2 to 3 ounce package Oriental

   flavor Ramen noodles, separated    from seasoning packet

1/2 to 1 cup sunflower seed

1/3 cup slivered almonds

Crush noodles in package. Mix all salad ingredients together 40 to 45 minutes before eating.

Dressing:

1 cup oil

1/2 cup sugar

1/3 cup vinegar

2 flavor packets from Ramen

   noodle package, Oriental flavor

Mix dressing ingredients and refrigerate for up to two hours before serving over slaw.

BETTY CROCKER’S APPLE PIE

Recipe from Betty Crocker’s Picture Cook Book, Copyright 1950

Filling for 9-inch pie:

Mix together 3/4 to 1 cup sugar

1 teaspoon cinnamon or nutmeg

Mix above sugar and spices lightly through 6 to 7 cups sliced apples

Heap the apple mixture in pastry-   lined pan

1 tablespoon lemon juice

    (if needed)

Dot (distribute tiny bits of butter    over top of filling) with 1-1/3 table   spoons butter

Select tart, juicy apples. Peel apples, quarter them, take out cores, and slice them thin (1/4-inch thick). Sprinkle with a little water if apples are dry. Use the smaller or larger amount of sugar according to sweetness of apples and desired taste. If the apples you are using are not tart, you can sprinkle one tablespoon of lemon juice evenly over the fruit.

Cover fruit with top crust. Bake at 425 degrees (hot oven) for 50 to 60 minutes until crust is nicely browned and apples are cooked through (test with fork). Serve warm or cold. Pie may be topped with cream, whipped cream, or ice cream.

BETTY CROCKER’S

Green Apple Pie:

Follow apple pie recipe above except use about 1/2 cup MORE sugar for tart green apples and only 1/2 teaspoon nutmeg or cinnamon. If apples are extra juicy, mix about 2 tablespoons flour with the sugar to thicken the juice.

BETTY CROCKER’S

Deep Dish Apple Pie:

Follow apple pie recipe above except use about double the amount of filling.
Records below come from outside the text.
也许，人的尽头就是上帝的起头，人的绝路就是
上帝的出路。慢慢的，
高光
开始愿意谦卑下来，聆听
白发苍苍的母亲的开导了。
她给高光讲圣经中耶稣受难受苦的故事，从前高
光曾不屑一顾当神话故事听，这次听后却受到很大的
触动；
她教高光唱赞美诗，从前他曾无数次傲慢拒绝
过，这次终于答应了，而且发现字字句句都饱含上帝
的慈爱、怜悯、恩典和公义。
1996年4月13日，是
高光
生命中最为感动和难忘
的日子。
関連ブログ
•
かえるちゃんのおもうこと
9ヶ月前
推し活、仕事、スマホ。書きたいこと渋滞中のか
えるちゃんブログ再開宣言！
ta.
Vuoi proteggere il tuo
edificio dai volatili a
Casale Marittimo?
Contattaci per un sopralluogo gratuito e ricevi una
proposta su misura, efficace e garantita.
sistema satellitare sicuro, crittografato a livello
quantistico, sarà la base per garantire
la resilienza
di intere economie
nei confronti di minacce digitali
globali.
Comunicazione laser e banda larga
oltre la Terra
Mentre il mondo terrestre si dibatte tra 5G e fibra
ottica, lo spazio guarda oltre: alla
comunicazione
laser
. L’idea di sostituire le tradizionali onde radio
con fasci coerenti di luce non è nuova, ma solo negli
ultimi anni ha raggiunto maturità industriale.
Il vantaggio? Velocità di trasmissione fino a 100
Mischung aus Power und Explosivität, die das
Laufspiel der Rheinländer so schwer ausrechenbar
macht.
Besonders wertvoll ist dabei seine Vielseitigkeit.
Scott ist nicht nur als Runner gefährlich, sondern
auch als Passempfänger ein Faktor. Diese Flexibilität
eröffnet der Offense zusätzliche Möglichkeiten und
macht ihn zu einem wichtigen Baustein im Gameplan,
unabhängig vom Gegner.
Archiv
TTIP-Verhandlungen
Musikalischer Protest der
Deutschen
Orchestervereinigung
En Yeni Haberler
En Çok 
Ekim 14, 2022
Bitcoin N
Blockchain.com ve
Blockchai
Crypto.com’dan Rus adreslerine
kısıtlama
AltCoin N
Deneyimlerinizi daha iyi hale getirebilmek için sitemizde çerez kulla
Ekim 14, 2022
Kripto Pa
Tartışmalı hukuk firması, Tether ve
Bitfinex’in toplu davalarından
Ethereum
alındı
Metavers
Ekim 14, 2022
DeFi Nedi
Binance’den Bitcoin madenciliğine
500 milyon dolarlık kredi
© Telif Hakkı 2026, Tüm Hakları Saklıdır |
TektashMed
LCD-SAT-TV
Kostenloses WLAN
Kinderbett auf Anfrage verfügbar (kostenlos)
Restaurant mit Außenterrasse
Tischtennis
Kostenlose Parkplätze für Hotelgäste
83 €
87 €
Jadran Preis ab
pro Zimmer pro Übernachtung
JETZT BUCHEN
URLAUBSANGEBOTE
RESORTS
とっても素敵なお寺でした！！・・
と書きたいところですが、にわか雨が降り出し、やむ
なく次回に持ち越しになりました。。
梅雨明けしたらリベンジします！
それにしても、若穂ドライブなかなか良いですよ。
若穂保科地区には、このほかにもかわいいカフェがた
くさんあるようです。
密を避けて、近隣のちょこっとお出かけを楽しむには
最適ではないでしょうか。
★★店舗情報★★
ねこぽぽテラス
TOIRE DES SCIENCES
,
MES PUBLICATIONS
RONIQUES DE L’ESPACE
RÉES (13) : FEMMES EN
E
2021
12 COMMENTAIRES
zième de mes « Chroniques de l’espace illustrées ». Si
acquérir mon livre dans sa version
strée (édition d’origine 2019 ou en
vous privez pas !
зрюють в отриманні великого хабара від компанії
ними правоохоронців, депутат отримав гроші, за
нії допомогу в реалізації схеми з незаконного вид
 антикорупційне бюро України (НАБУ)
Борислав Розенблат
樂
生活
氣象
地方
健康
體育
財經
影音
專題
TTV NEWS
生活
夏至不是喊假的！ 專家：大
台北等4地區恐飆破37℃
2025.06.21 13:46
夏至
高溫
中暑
Bake in individual casseroles 2 inches deep or an 8-inch or 9-inch round baking dish 2 inches deep. Line sides but not bottom with pastry, having it come up over edge of pan to seal to top crust. Add filling, sprinkle with 1 to 2 tablespoons water, and cover with top crust. Bake at 425 degrees (hot oven) 45 to 50 minutes.

MRS. JAMES JORDAN’S BREAD AND BUTTER PICKLES

Recipe from Food Favorites of Plains, Georgia

Plains Pot Pourri

8 onions, sliced

4 quarts cucumbers

3 cups vinegar

3 cups sugar

1 tablespoon mustard seed

1 tablespoon celery seed

4 tablespoons salt

3 tablespoons pickling spice

Let liquid get hot, pour in onions and cucumbers and let come to a full, rolling boil.

Put in hot, sterilized jars while boiling. Yield: 8 pints.